Fake anti-conservative incident reveals the emptiness of our political context
A viral video showing a lone woman protesting was initially believed to be a legitimate expression of conservative dissent by a surprising amount of the Canadian media and elite establishment. But as the clip made the rounds, questions were raised about the authenticity of the demonstrator herself. It was discovered that she was not a conservative, that her Facebook page expressing conservative views only began posting conservative content in the previous 24 hours, and that, despite her racist vitriol, she had been a longtime liberal. The video and the vitriol appear to be a one-woman hoax.
After she was taken into custody, it was determined that she would be transferred to the Centre for Addiction and Mental Health, and a publication ban was placed on the case to protect the woman. There is a concern that she took these actions, an act that smeared conservative perspectives by associating them with racist rants and violent behaviour, because she has a mental illness. If so, does that mental illness negate her actions? It could certainly help to explain them.
Since there is a publication ban on current court proceedings, it’s impossible for us to have the full information required to answer all of the questions we all have.
We do know that she assaulted police officers and a court officer. We know that she falsely presented herself in public as a supporter of the Conservative leader. We know that her digital footprint suggests not only progressive politics but also a disdain for the Conservative party. We know she spat on people and used racial slurs in her depiction of what she presumably imagined an Andrew Scheer supporter to be.
More importantly, we know that journalists and progressives were quick to take to social media to demand that Andrew Scheer and the Conservatives disavow this person and her actions. Scheer has done that, stating the obvious, which is that racist language has no place on a conservative platform. It has no place on any platform.
Hoaxes abound in pop media today, and they are dealt with harshly because journalistic outlets do not take kindly to being fooled. James O’Keefe and his Project Veritas used impersonations and false stories to mislead bad actors in the housing sector to divulge their disingenuous practices. This brought scrutiny to the federally backed first-time homebuyer program in the US. More recently, Project Veritas exposed the liberal bias at big tech. But because of both O’Keefe’s methods and his conservative perspective, his results were never accepted by mainstream media outlets.

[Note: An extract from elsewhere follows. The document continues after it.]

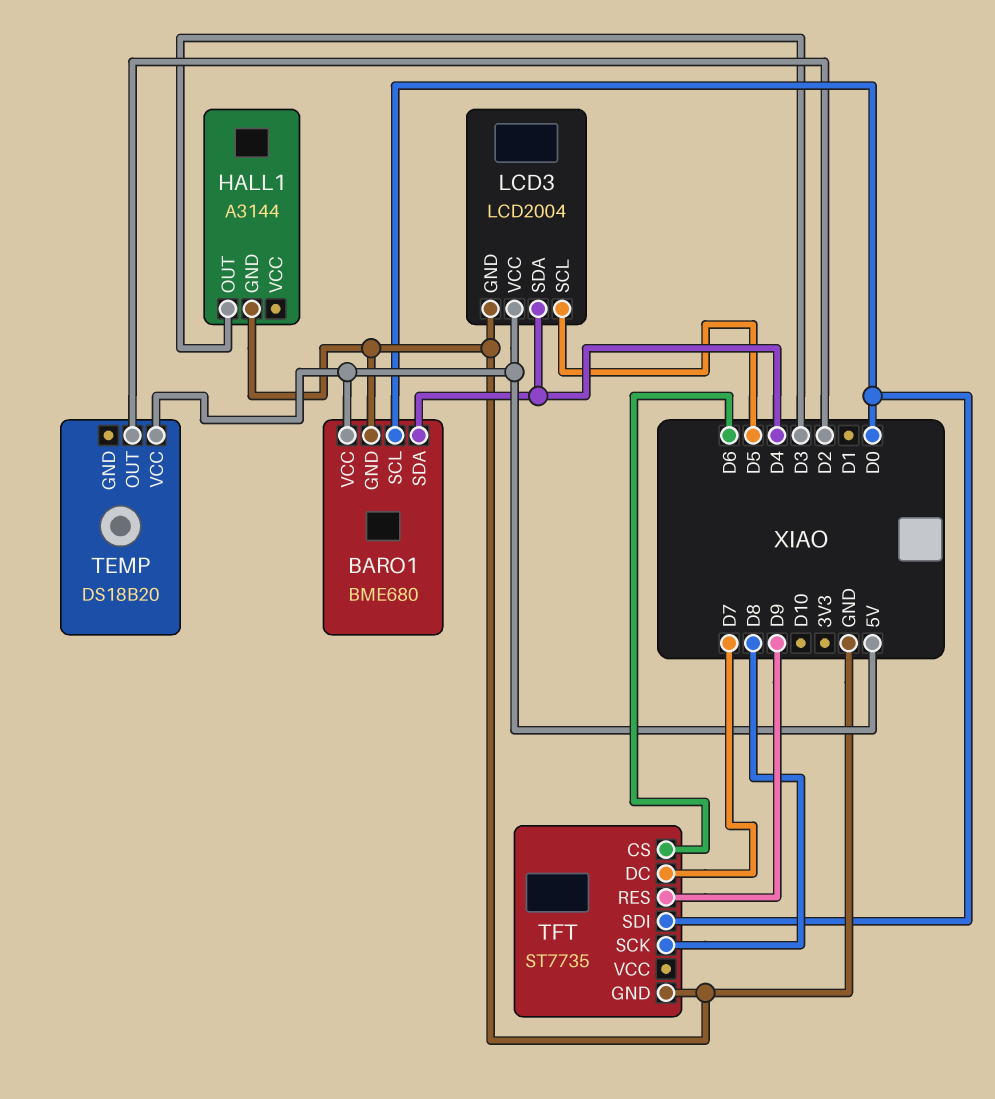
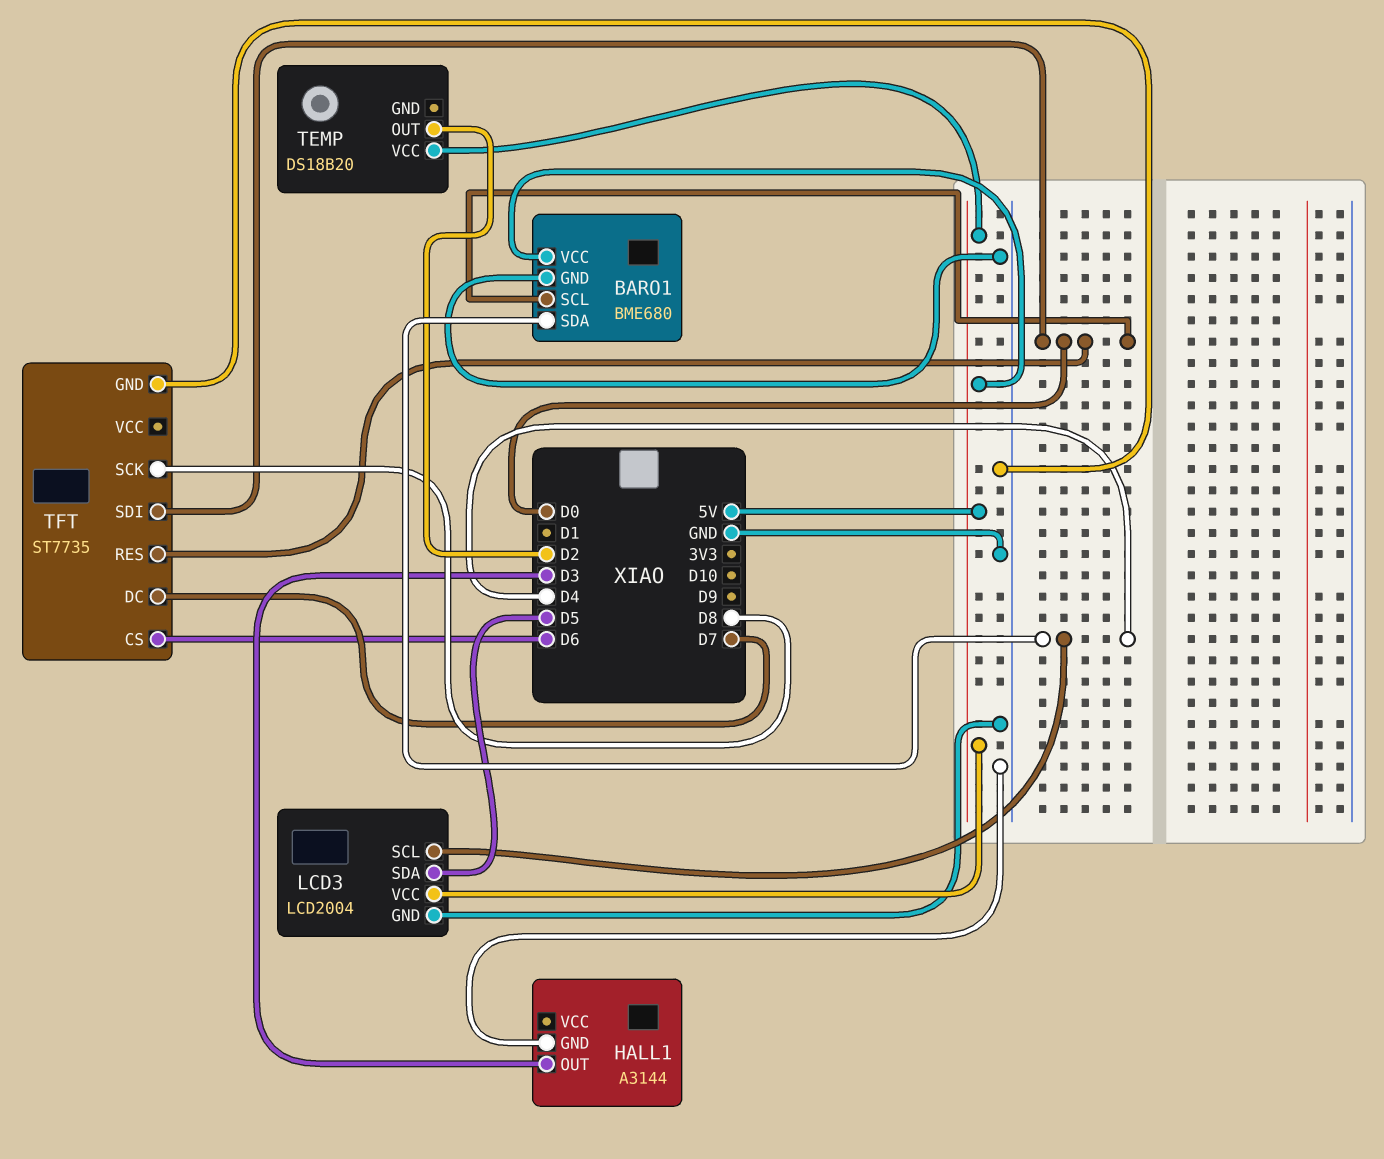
LCD3 pin SCL: D5 -> D4
LCD3 pin SDA: D4 -> D5
TFT pin RES: D9 -> D0

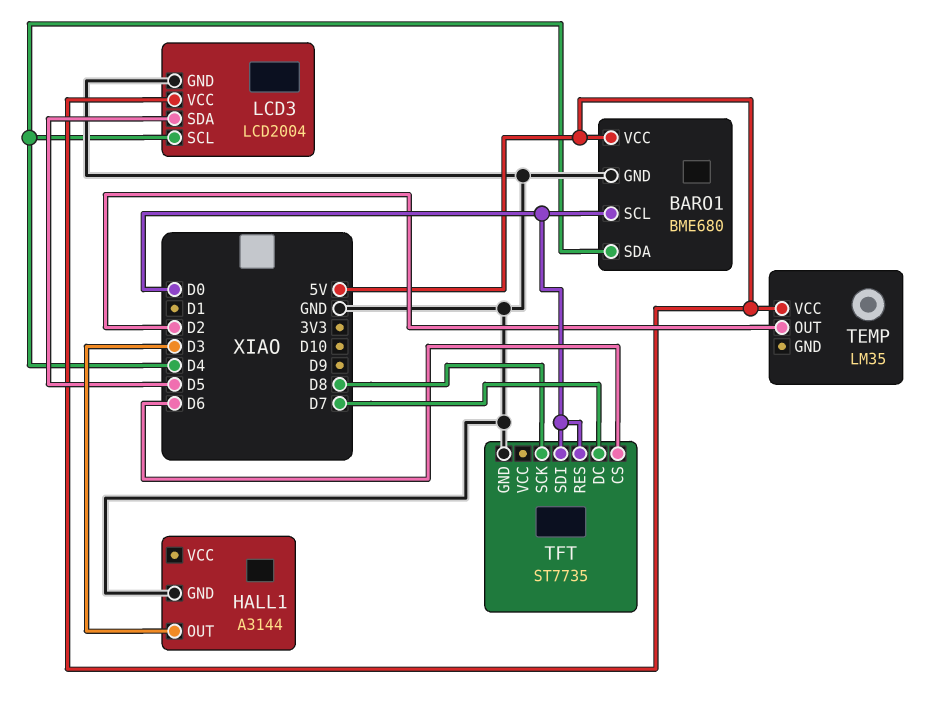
TEMP: DS18B20 -> LM35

Jussie Smollett, motivated by a desire to increase his fame and prove a point about how “MAGA country” was real and has led to an increase in hateful rhetoric had fueled public racial anger, staged an inane and dangerous hoax where he was injured both bodily and in reputation. That staged, racially motivated attack, swayed public opinion even after it was proved to be fake. The hoax economy is not a free market, nor is it equal.
We, however, as individuals have freedom and equality. Canadians experience one of the best qualities of life in the world. Yet the need to protest, to demand more from government and social structures, is entrenched in culture. Citizens should be aware, should not be complacent, but also have an obligation to see what’s working in society. The democratic process is working, and falsifying protests in order to court public opinion against the opposition is simply an unnecessary tactic.
No one in the public conversation—to our knowledge—has ever demanded that Justin Trudeau disavow Jessica Yaniv, a toxic abuser of the human rights tribunal system, immigrant women, and alleged abuser of preteen girls. Yaniv has been more than vocal in her support of Trudeau and his Liberals. However, most reasonable people would not demand that Trudeau repudiate Yaniv. Odds are he had no idea of her support and would not want it if he did. The same grace and good faith is not afforded to Andrew Scheer and the Conservatives. A leader is not responsible for every provocateur who claims allegiance.
If Talya Davidson is indeed mentally ill, we hope she gets the care she needs. But her actions are undeniably political and harmful. More important, they are indicative of the dangerous banality of North American political reality. We seem to be stuck in this ideological feedback loop that convinces people to fight imaginary battles for civil rights they already have.
Meanwhile, in Hong Kong, the soldiers are rolling in, and American companies are selling crowd control gear to Chinese law enforcement. Kashmiri citizens are under lockdown. People are desperate for the freedoms we take for granted. But here, in perhaps the most peaceful place on earth, we need to fabricate our political oppression and amplify minor grievances because we worry that if we don’t feel oppressed, our lives won’t have any meaning.